* STATED GOAL
Count the lines in the listing below that contain the string "stomach", and reply with the number alone.

+---+

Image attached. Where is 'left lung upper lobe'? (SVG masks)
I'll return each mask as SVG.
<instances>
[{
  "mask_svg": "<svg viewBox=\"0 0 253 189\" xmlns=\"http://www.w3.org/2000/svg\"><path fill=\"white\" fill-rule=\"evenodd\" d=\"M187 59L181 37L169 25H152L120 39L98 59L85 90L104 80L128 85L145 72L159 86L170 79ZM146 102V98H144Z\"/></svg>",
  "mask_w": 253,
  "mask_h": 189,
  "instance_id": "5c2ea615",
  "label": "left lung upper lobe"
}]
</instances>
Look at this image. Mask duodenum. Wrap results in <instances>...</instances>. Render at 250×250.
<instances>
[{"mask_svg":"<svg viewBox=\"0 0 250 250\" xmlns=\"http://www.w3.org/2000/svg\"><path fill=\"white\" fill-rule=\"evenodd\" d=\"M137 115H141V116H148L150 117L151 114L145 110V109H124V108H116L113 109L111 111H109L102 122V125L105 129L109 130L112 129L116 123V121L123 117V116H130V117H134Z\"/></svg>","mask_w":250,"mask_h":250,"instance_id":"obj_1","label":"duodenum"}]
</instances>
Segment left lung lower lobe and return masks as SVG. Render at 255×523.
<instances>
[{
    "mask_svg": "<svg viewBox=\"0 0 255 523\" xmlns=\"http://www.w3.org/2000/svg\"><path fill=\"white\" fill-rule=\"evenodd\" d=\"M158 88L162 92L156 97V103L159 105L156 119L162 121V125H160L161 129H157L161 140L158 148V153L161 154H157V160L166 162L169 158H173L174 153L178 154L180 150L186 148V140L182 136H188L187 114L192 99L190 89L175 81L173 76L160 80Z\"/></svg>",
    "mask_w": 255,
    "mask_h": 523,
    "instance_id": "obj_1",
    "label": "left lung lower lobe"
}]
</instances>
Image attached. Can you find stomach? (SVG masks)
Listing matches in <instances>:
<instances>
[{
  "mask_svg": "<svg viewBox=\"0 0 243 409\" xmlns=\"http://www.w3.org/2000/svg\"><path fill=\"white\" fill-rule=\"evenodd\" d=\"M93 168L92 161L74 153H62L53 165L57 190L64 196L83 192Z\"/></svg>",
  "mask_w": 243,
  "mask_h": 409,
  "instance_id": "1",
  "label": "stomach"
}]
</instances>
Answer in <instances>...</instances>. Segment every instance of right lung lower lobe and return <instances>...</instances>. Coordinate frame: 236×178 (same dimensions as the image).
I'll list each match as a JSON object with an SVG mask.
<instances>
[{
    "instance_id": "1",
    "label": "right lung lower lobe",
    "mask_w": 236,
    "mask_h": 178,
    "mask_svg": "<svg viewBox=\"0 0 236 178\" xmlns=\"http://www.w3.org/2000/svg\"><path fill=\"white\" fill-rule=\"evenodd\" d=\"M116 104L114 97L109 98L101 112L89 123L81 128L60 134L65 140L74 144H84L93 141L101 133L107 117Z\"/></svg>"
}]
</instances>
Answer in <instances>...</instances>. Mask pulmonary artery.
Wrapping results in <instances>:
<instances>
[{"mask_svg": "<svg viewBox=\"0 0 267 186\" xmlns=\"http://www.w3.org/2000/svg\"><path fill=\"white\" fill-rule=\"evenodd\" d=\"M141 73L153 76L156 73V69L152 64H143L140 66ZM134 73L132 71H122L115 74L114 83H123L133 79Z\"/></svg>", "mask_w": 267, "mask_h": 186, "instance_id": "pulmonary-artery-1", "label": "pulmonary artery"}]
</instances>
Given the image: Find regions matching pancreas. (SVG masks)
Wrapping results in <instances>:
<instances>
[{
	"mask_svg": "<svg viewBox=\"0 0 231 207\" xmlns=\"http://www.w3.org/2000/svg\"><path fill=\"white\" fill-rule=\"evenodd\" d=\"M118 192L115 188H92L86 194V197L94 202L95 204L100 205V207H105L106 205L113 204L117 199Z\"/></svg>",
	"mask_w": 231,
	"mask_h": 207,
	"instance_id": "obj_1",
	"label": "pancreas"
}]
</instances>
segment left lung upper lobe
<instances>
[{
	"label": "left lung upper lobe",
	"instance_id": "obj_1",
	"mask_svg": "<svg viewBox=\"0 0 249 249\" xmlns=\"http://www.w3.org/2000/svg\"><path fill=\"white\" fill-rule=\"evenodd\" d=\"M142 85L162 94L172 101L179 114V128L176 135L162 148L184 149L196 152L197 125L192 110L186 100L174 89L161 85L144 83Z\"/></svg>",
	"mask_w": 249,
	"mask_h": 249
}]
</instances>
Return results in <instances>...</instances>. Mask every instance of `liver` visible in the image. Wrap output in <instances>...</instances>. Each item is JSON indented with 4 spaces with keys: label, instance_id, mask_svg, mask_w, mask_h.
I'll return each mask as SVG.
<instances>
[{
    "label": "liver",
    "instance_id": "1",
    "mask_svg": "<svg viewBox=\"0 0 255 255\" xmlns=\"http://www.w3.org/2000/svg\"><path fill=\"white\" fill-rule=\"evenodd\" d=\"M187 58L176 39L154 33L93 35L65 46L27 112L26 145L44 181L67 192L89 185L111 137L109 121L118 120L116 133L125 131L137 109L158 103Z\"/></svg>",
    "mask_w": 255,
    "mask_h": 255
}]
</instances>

+---+

* COMPLETE RESPONSE
2